Pull every line from the records that has the word "field" in it.

Data shown
┄┄┄┄┄┄┄┄┄┄

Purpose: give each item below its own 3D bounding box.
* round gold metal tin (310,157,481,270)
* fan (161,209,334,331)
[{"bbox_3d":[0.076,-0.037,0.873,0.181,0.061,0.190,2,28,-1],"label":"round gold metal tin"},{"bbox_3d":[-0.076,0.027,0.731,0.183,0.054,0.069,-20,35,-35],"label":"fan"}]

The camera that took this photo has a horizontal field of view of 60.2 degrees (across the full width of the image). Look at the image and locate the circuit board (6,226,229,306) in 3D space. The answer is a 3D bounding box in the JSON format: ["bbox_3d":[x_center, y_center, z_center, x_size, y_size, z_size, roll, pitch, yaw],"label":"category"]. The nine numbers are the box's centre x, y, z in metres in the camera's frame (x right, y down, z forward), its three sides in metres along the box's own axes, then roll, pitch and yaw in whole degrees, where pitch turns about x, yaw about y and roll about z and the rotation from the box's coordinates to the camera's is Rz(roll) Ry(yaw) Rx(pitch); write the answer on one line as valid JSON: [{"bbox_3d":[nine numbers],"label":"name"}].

┄┄┄┄┄┄┄┄┄┄

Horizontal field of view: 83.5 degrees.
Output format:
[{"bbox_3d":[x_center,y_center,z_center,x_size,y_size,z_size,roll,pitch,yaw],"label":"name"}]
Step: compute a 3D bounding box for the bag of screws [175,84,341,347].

┄┄┄┄┄┄┄┄┄┄

Exercise response
The camera that took this photo has a horizontal field of view of 60.2 degrees (across the full width of the image). Look at the image and locate the circuit board (6,226,229,306) in 3D space. The answer is a 3D bounding box in the JSON format: ["bbox_3d":[x_center, y_center, z_center, x_size, y_size, z_size, roll, pitch, yaw],"label":"category"]. The nine numbers are the box's centre x, y, z in metres in the camera's frame (x right, y down, z forward), its three sides in metres along the box's own axes, then roll, pitch and yaw in whole degrees, where pitch turns about x, yaw about y and roll about z and the rotation from the box's coordinates to the camera's is Rz(roll) Ry(yaw) Rx(pitch); write the answer on one line as valid JSON: [{"bbox_3d":[nine numbers],"label":"name"}].
Horizontal field of view: 83.5 degrees.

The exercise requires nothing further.